Copy the records that follow exactly as written, but not their pictures.

--

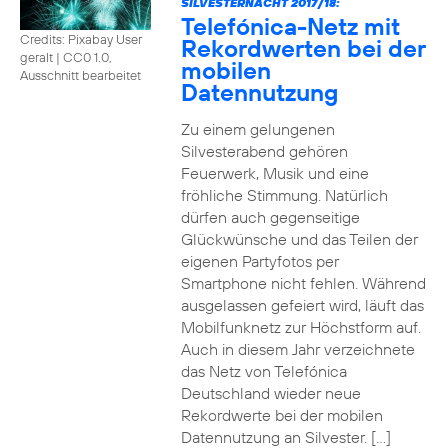
SILVESTERNACHT 2017/18:
Telefónica-Netz mit
Credits: Pixabay User
Rekordwerten bei der
geralt
|
CC0 1.0,
mobilen
Ausschnitt bearbeitet
Datennutzung
Zu einem gelungenen
Silvesterabend gehören
Feuerwerk, Musik und eine
fröhliche Stimmung. Natürlich
dürfen auch gegenseitige
Glückwünsche und das Teilen der
eigenen Partyfotos per
Smartphone nicht fehlen. Während
ausgelassen gefeiert wird, läuft das
Mobilfunknetz zur Höchstform auf.
Auch in diesem Jahr verzeichnete
das Netz von Telefónica
Deutschland wieder neue
Rekordwerte bei der mobilen
Datennutzung an Silvester. […]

--

§ **Expected output**:
SILVESTERNACHT 2017/18:
Telefónica-Netz mit
Credits: Pixabay User
Rekordwerten bei der
geralt
|
CC0 1.0,
mobilen
Ausschnitt bearbeitet
Datennutzung
Zu einem gelungenen
Silvesterabend gehören
Feuerwerk, Musik und eine
fröhliche Stimmung. Natürlich
dürfen auch gegenseitige
Glückwünsche und das Teilen der
eigenen Partyfotos per
Smartphone nicht fehlen. Während
ausgelassen gefeiert wird, läuft das
Mobilfunknetz zur Höchstform auf.
Auch in diesem Jahr verzeichnete
das Netz von Telefónica
Deutschland wieder neue
Rekordwerte bei der mobilen
Datennutzung an Silvester. […]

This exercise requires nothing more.